Bubblewrap

Last updated: March 23, 2026

It's Moops!

In Seinfeld's "The Bubble Boy", George plays Trivial Pursuit with a kid living in an isolation bubble. The card says "Moors" but is misprinted as "Moops." George, being George, insists on the misprint. The Bubble Boy tries to strangle him but can't get through the bubble. That's bubblewrap in a nutshell: even if the agent is a Terminator hell-bent on strangling your filesystem, it can't get through.

For the broader sandboxing story (why isolation matters, how it fits with Nix, the Docker comparison), see the sandbox. This page covers the bubblewrap specifics.

Bubblewrap (bwrap) controls filesystem access at the process level. The agent reads /nix (tools) and the codebase, writes to workspace/ and .pi/, and that's it. Child processes inherit the restrictions. The actual bwrap configuration lives in the bosun repo and is generated from config.toml via just init.


There are two layers of isolation. Process-level: bubblewrap bind mounts and environment variables control what the filesystem looks like from inside the sandbox. Tool-level: deny lists block access to .ssh, .aws, .gnupg, .env, .pem, .key files even if the agent tries to read them through Pi's tools. Belt and suspenders.

The deny and allow lists live in config.toml: deny_read, allow_write, deny_write. Declarative, auditable. config.toml itself is mounted read-only inside the sandbox. The agent can read its own configuration but can't modify it. If you make it temporarily RW for development, the bwrap changes don't take effect until you restart the main tmux session (bwrap mounts get inherited by child processes). just start has change detection that warns you when config.toml has been modified and you need to run just init.


Network is the open problem.
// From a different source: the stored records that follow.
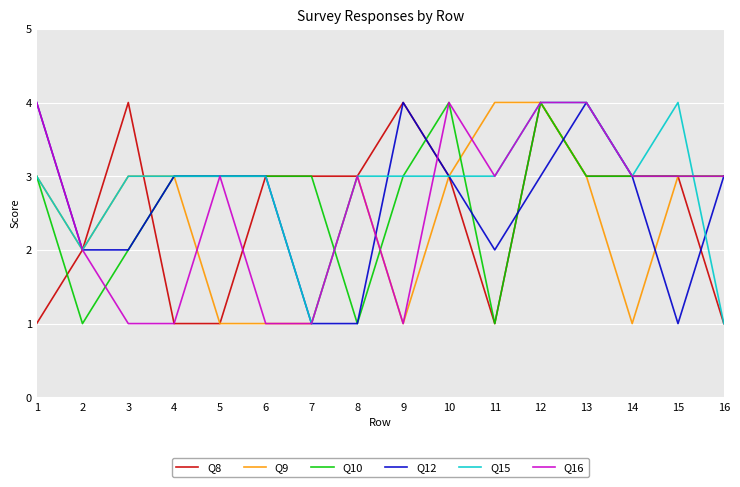

Which series changed the most between 3 and 5?

Q8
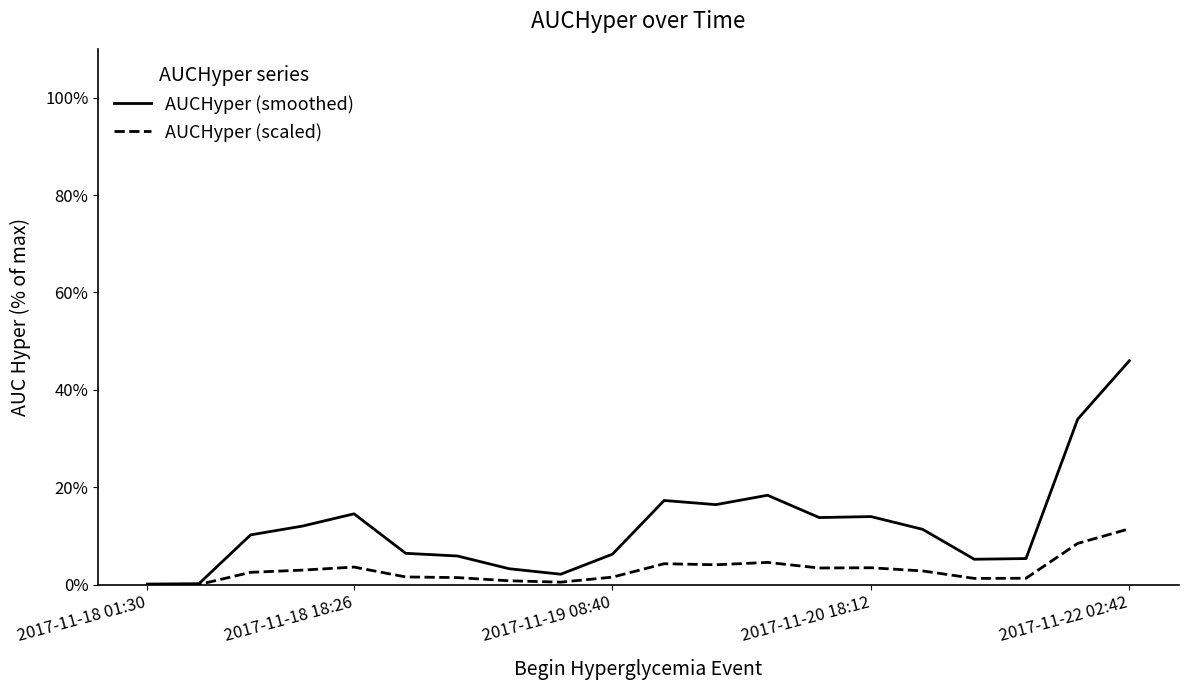

Which series has the largest total across all categories?

AUCHyper (smoothed)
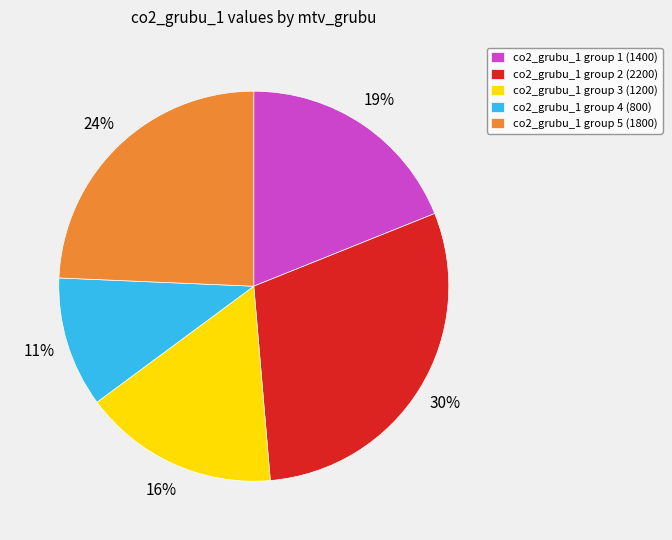

How many slices are in this pie chart?

5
Filesystem isolation is solved. Network isolation is not. I've tried proxies and Suricata IDS but couldn't make them work meaningfully. The UX blocker is real-time permission: when the agent makes a network request, it should hang until the user approves. But you're often not watching, and a whitelist is as dangerous as no restriction at all. For now, the agent has unrestricted network access. Your code reaches model APIs in every prompt. That's an inherent tradeoff of using hosted models.


The sandboxing is layered. The main tmux session runs inside bwrap with read-write access to the workspace. Some agents get an additional restriction: a read-only bash mode via a nested bwrap profile. These agents can only modify files through Pi's tool hooks, which enforce reservations and path restrictions. The idea: layers on layers.

One lesson from the pi-weaver eval: agents benefit from knowing about their environment upfront. Injecting orientation context (OS, available tools, filesystem layout) into the system prompt is a significant improvement over letting the agent discover it through trial and error. Skills handle some of this programmatically. The system prompt is templated, and skill descriptions get injected automatically based on the agent definition.

Bubblewrap is one half of the sandbox. Nix is the other. Bubblewrap says where the agent can go. Nix says what tools it finds when it gets there.